Exercise text:
====================
Over 70 Crypto Firms Now Unite to Decentralise AI Infrastructure

More than seventy blockchain and Web3 companies have pledged support for a new open-source framework aimed at breaking what its creators describe as Big Tech’s stranglehold on artificial-intelligence infrastructure. The initiative, unveiled on 3 May, centres on the “Think Agent Standard”, a protocol that lets autonomous AI agents transact and interact across multiple blockchains, giving developers GPU access without relying on the proprietary clouds of Google, Microsoft or Amazon.

How the standard works and who is backing it

Led by Thinkagents.ai in partnership with the Independent AI Institute, the framework treats each agent as a sovereign digital entity, complete with wallet, memory and on-chain identity. Early adopters include gaming powerhouse Yuga Labs, NFT marketplace Magic Eden, layer-2 network Arbitrum and infrastructure specialist Alchemy.
====================
Request: Reproduce the article on crypto firms decentralizing AI infrastructure, everything from "More than seventy" down to "infrastructure specialist Alchemy.". The listing plays no part in this exercise.

Excerpted records:
====================
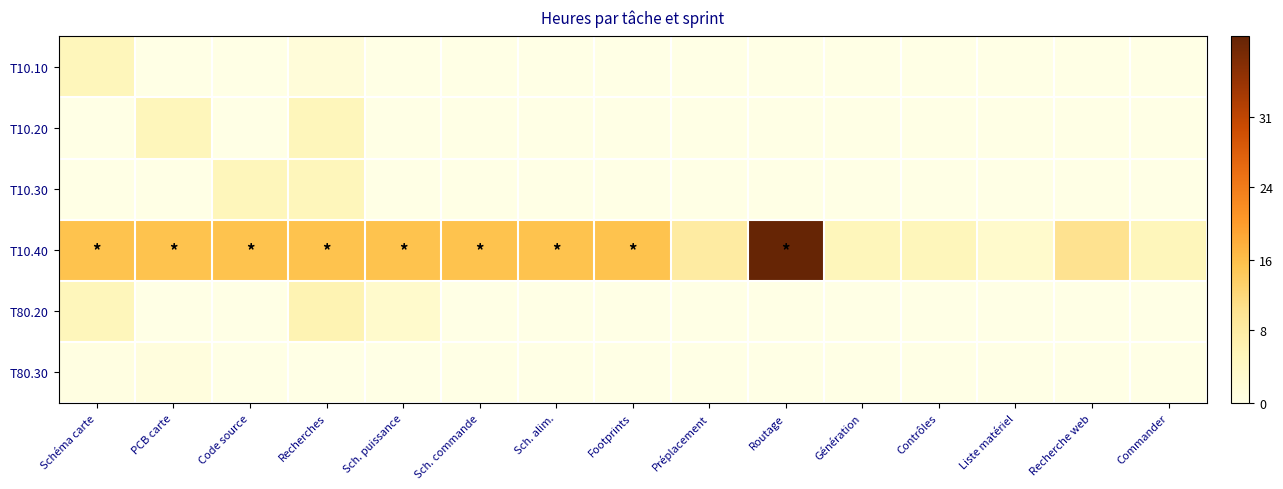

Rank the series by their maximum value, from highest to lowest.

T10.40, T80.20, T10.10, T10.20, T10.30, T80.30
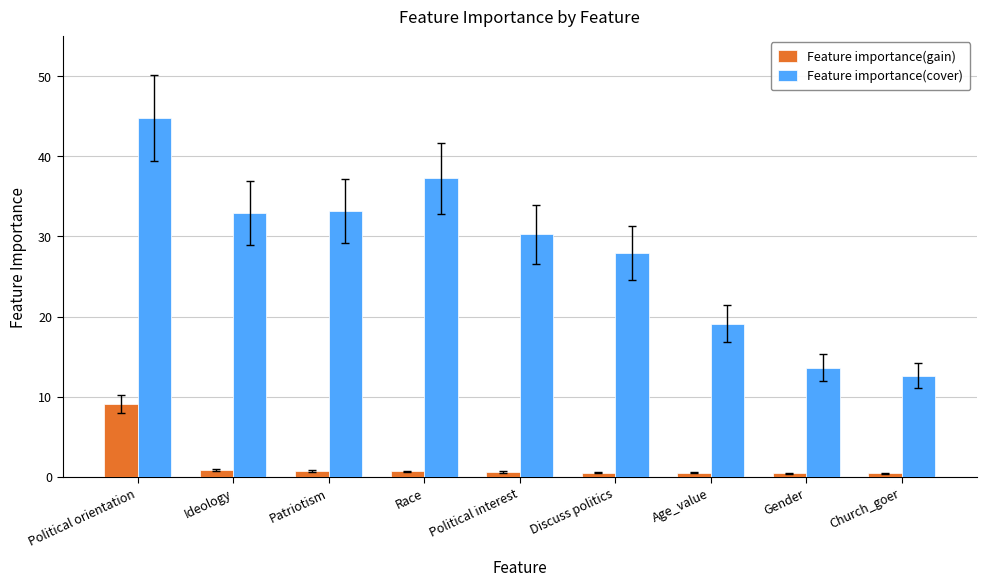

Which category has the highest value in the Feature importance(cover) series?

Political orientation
====================
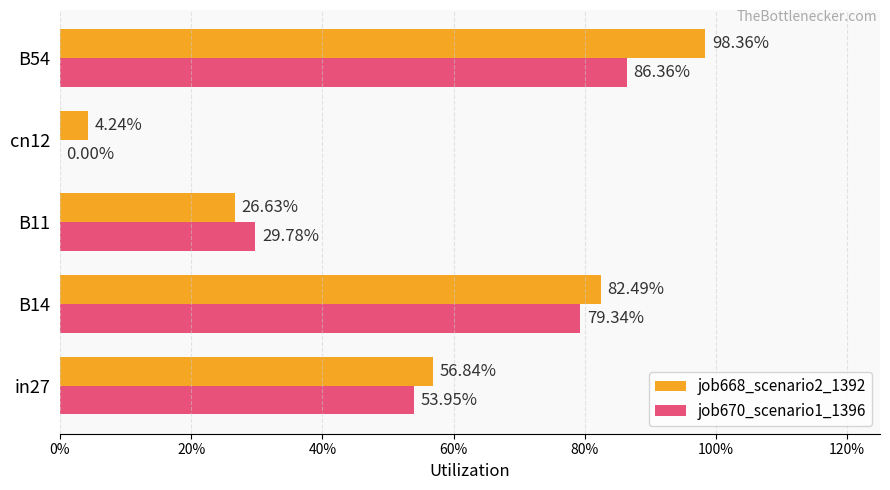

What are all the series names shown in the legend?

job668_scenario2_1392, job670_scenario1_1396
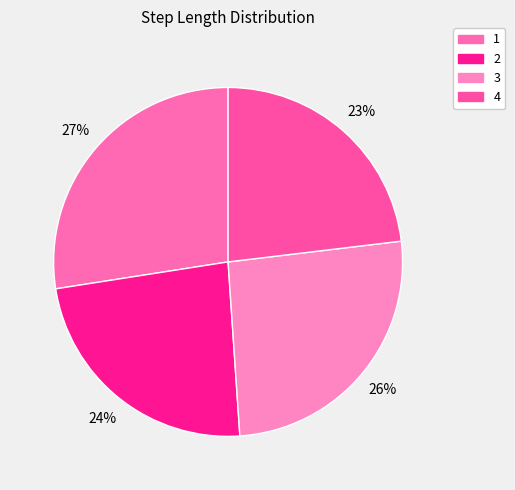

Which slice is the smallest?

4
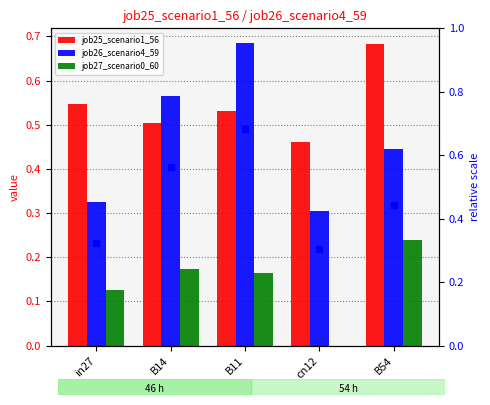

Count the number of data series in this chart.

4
====================
Answer section:
More than seventy blockchain and Web3 companies have pledged support for a new open-source framework aimed at breaking what its creators describe as Big Tech’s stranglehold on artificial-intelligence infrastructure. The initiative, unveiled on 3 May, centres on the “Think Agent Standard”, a protocol that lets autonomous AI agents transact and interact across multiple blockchains, giving developers GPU access without relying on the proprietary clouds of Google, Microsoft or Amazon.

How the standard works and who is backing it

Led by Thinkagents.ai in partnership with the Independent AI Institute, the framework treats each agent as a sovereign digital entity, complete with wallet, memory and on-chain identity. Early adopters include gaming powerhouse Yuga Labs, NFT marketplace Magic Eden, layer-2 network Arbitrum and infrastructure specialist Alchemy.